Rodon rose through the ranks in just three months, going from rookie ball, all the way to triple-A. In nine appearances, including six starts, he posted a 2.92 ERA, with 38 strikeouts, in 24.2 innings. The future is bright for the 22-year-old but Hahn seems to be in no rush to get him to the majors.
If all goes well, Rodon could be up with major league team by mid May, which would also give the Boras client an extra year of contract control, which could be key, given his agent’s history with the team. In a more unlikely scenario, the lefty could see time in the bullpen before he makes his way into the rotation.

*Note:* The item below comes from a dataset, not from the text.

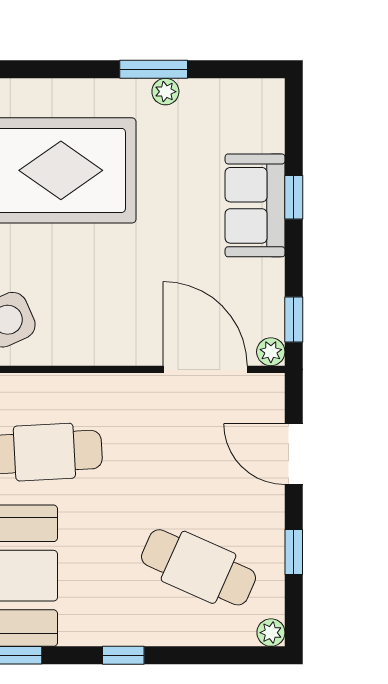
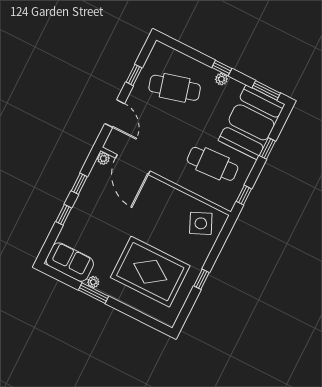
sofa: (255, 205) -> (70, 262), moved, turned -90
window: (294, 320) -> (79, 184), moved
cafe table: (199, 567) -> (175, 88), turned -39
plant: (271, 633) -> (221, 79), moved

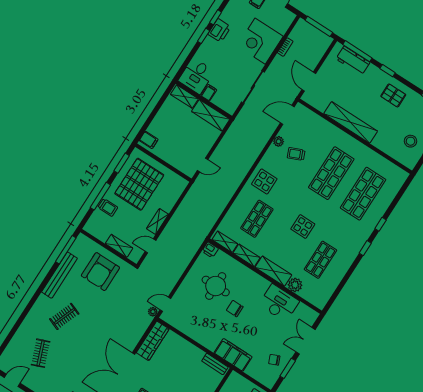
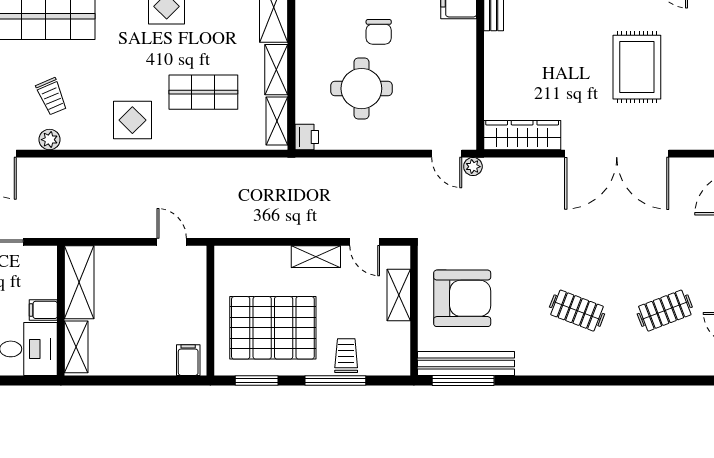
bench: (59, 275) -> (466, 364), moved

The immediate future is uncertain but Rodon’s name will be a popular one in the coming years, not only in Chicago, but around the baseball world.
Erik Johnson, Brad Penny, Scott Carrol, J.D. Martin, Raul Fernandez, and Shawn Haviland are all candidates to impress in spring training and land a spot on the 25-man roster as a long reliever/spot starter. While Rodon is expected to take more time down at Charlotte and refine his approach, when he is ready, he will take priority over any of these names.
One through three in the rotation may be the AL’s best trio. After those three, the question marks start to cloud the bottom of the rotation. The X-factor(s) will be both Danks and Noesi, who will make or break this team’s success, at least until around the trade deadline or until Rodon is deemed ready.
Overall, this team’s rotation is much improved from last year and should see a much better success rate from the addition of Samardzija and possibly Rodon.